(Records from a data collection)
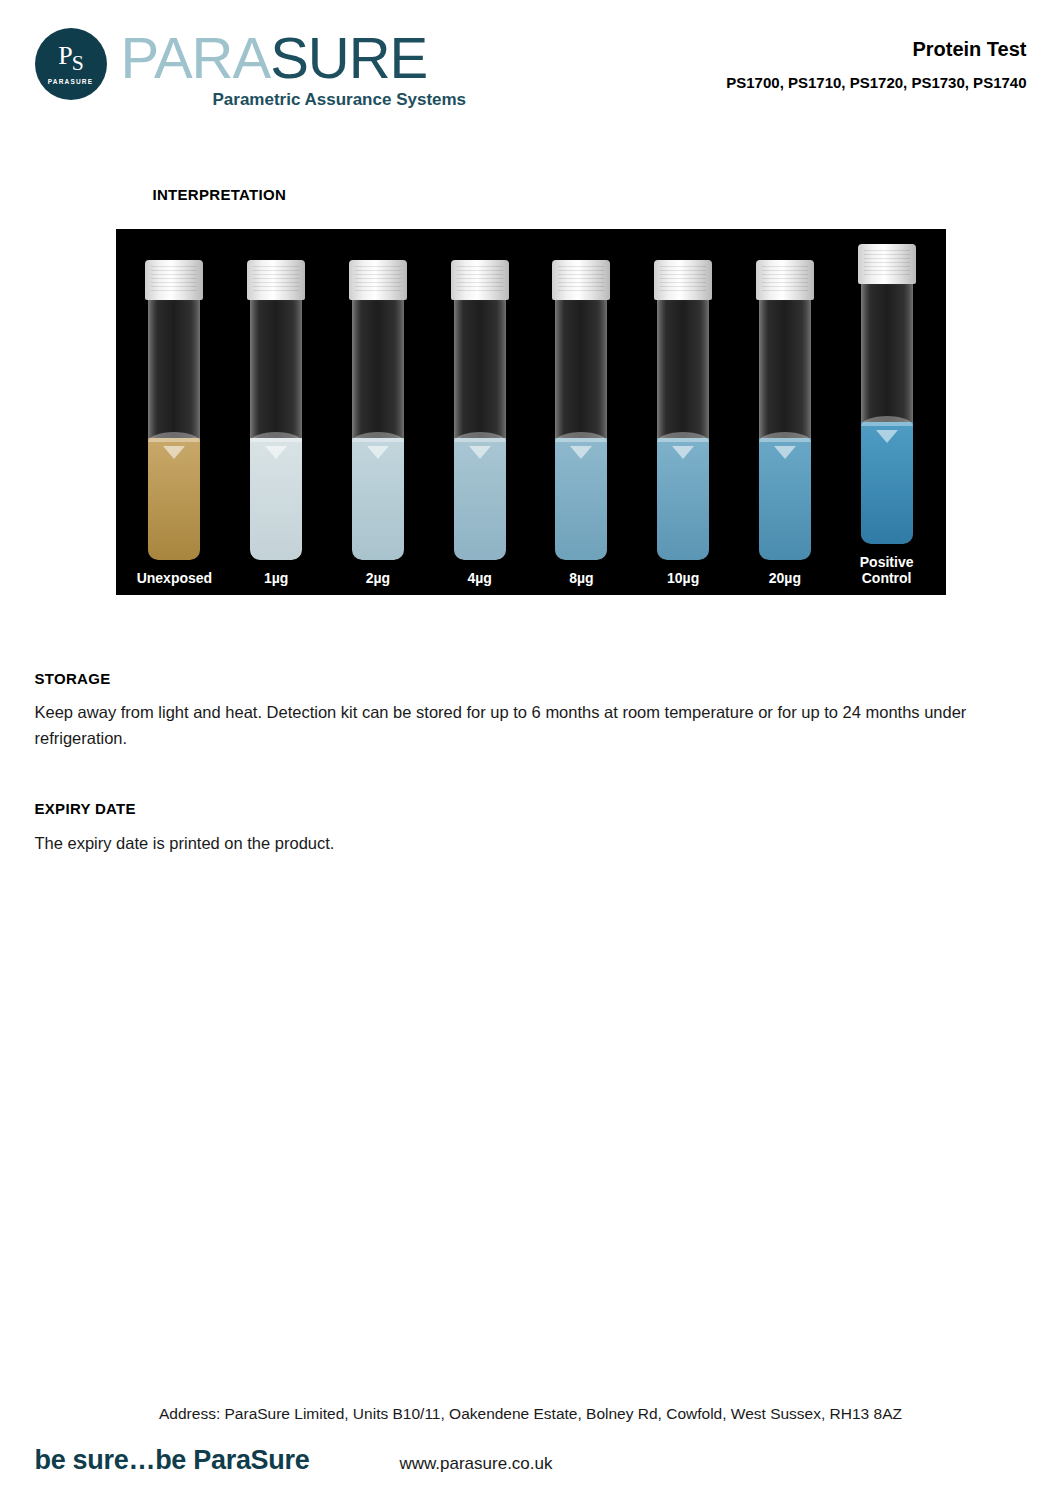PS PARASURE
PARA SURE
Parametric Assurance Systems
Protein Test
PS1700, PS1710, PS1720, PS1730, PS1740
INTERPRETATION
Unexposed
1µg
2µg
4µg
8µg
10µg
20µg
Positive
Control
STORAGE
Keep away from light and heat. Detection kit can be stored for up to 6 months at room temperature or for up to 24 months under refrigeration.
EXPIRY DATE
The expiry date is printed on the product.
Address: ParaSure Limited, Units B10/11, Oakendene Estate, Bolney Rd, Cowfold, West Sussex, RH13 8AZ
be sure…be ParaSure
www.parasure.co.uk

**EXERCISE BRIEF:** The answer is the full set of records printed exactly, less the pictures.

**PROBLEM SOLUTION:**
PS PARASURE
PARA SURE
Parametric Assurance Systems
Protein Test
PS1700, PS1710, PS1720, PS1730, PS1740
INTERPRETATION
Unexposed
1µg
2µg
4µg
8µg
10µg
20µg
Positive
Control
STORAGE
Keep away from light and heat. Detection kit can be stored for up to 6 months at room temperature or for up to 24 months under refrigeration.
EXPIRY DATE
The expiry date is printed on the product.
Address: ParaSure Limited, Units B10/11, Oakendene Estate, Bolney Rd, Cowfold, West Sussex, RH13 8AZ
be sure…be ParaSure
www.parasure.co.uk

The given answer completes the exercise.